Notoriety, slaps a warning to the grey behind the eyes
demeanour curdling distaste to the mouth
rhetoric invades the ear, turning summer to salt
stomach spinning a washing machine revolt

a recoil, envisaging the emergence of cranial horns
employing a child thief’s cryptic smile
Geller bent, manipulating malleable truths
perusing imaginary quarry, sucking out its life

lustful, blood thirsty, Lucifer’s stare
a bedraggled, infested serpent’s hair
what’s not to like, my Machiavellian friend?
Fallen angel descended to your Mount Hermon

infiltration turns the keys, radar under slipping
a backward walking, trust gaining revelations book
passing amongst the unsuspecting, shrouded in normality
awaiting opportunity, pursuing a passage home

never giving hell consideration, its form, inhabitants
required qualifications, deeds of furtherance
living conditions, if a life exists in a scorching wind
prevailing to the who or what creator?

a sphere in space, Satan’s earthy confinement
atmospheric, surface pressured, no up nor down
hell depicted as a down, a pole conundrum
which we may assume, is north or south?

life giving oasis with molten core, spinning night and day
occasionally belching, eruptional volcanicles
re-adjusting its jacket with quaking shudders
noxiously omitting, the social worker, amongst.

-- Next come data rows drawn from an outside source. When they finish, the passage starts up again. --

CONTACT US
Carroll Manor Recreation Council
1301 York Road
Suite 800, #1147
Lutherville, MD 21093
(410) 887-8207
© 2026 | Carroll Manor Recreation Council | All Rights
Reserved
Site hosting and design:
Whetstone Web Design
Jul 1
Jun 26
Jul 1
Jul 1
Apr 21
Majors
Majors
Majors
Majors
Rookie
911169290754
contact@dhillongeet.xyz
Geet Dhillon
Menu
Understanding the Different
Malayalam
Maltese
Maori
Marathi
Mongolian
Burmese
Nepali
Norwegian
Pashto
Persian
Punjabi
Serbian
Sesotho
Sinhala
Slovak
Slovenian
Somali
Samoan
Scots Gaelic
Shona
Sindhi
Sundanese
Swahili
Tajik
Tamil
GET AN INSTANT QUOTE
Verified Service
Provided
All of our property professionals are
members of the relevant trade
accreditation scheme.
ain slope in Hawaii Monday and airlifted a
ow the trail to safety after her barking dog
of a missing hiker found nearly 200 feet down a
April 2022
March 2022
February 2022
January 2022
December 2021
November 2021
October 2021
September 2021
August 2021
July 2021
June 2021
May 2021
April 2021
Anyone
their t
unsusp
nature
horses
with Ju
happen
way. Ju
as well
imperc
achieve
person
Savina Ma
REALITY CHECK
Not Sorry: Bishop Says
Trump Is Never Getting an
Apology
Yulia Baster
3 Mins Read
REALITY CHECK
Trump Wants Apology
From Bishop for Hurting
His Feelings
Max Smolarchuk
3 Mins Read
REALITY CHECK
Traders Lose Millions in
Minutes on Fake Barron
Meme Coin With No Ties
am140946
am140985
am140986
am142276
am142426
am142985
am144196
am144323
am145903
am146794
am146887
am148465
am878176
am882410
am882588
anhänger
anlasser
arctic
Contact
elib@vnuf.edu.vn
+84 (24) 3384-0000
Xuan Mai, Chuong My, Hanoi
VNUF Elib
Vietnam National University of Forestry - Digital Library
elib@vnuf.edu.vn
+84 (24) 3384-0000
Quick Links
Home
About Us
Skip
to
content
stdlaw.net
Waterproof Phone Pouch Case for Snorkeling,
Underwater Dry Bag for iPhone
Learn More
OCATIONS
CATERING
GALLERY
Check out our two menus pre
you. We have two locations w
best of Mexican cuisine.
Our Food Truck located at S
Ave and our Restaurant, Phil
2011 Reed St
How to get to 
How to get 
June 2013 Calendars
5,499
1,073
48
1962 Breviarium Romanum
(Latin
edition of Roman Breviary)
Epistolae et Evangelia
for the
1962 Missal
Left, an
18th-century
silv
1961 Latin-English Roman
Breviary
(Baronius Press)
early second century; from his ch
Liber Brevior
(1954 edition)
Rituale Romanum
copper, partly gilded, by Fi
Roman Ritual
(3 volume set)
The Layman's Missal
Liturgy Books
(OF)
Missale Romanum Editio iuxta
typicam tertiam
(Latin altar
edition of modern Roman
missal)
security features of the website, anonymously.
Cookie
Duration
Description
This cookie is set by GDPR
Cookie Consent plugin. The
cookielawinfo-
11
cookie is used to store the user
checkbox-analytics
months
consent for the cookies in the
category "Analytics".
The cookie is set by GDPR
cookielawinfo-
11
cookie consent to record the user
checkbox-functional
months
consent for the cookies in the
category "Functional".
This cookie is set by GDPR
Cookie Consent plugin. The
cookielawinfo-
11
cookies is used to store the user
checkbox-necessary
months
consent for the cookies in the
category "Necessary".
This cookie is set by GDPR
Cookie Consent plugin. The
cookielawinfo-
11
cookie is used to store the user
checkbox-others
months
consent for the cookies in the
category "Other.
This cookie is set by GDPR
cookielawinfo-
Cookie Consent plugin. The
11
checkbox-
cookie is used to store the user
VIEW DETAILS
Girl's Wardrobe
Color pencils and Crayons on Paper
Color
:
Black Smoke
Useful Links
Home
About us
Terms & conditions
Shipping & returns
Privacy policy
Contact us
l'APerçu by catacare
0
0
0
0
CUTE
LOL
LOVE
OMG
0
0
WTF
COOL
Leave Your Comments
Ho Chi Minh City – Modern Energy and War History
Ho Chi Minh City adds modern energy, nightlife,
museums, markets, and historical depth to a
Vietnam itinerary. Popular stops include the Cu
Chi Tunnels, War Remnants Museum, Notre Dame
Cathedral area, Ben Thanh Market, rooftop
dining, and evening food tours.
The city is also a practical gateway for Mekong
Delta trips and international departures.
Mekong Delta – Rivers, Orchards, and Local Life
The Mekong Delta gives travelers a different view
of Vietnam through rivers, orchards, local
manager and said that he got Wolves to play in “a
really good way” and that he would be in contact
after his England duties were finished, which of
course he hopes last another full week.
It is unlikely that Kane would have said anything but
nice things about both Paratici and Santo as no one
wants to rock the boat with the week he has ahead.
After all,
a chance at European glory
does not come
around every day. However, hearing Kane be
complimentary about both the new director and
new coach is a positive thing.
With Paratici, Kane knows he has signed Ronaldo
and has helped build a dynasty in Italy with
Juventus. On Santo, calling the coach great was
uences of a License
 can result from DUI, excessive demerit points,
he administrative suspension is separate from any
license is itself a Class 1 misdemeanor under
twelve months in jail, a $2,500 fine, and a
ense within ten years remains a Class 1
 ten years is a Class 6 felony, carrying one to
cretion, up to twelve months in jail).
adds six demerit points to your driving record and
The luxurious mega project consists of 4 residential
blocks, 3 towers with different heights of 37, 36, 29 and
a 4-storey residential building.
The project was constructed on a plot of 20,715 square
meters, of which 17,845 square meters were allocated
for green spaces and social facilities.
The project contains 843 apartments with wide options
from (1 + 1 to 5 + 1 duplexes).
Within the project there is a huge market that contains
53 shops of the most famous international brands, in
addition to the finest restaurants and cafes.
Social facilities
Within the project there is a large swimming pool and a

Stephen Miles about Stephen Miles. I’m 53 diagnosed dyslexic at 47, 47 years avoiding literary word, I’ve discovering spell check as a best friend. My subterranean mental deficiency proved an unfounded, exploding to the surface as a wordsmiths lava. Flowing the external walls of a poetic volcano. So yes, I now write poems. Poems about the life, life around me. Things I see, hear, perceive unjust. Basically, shooting my mouth off.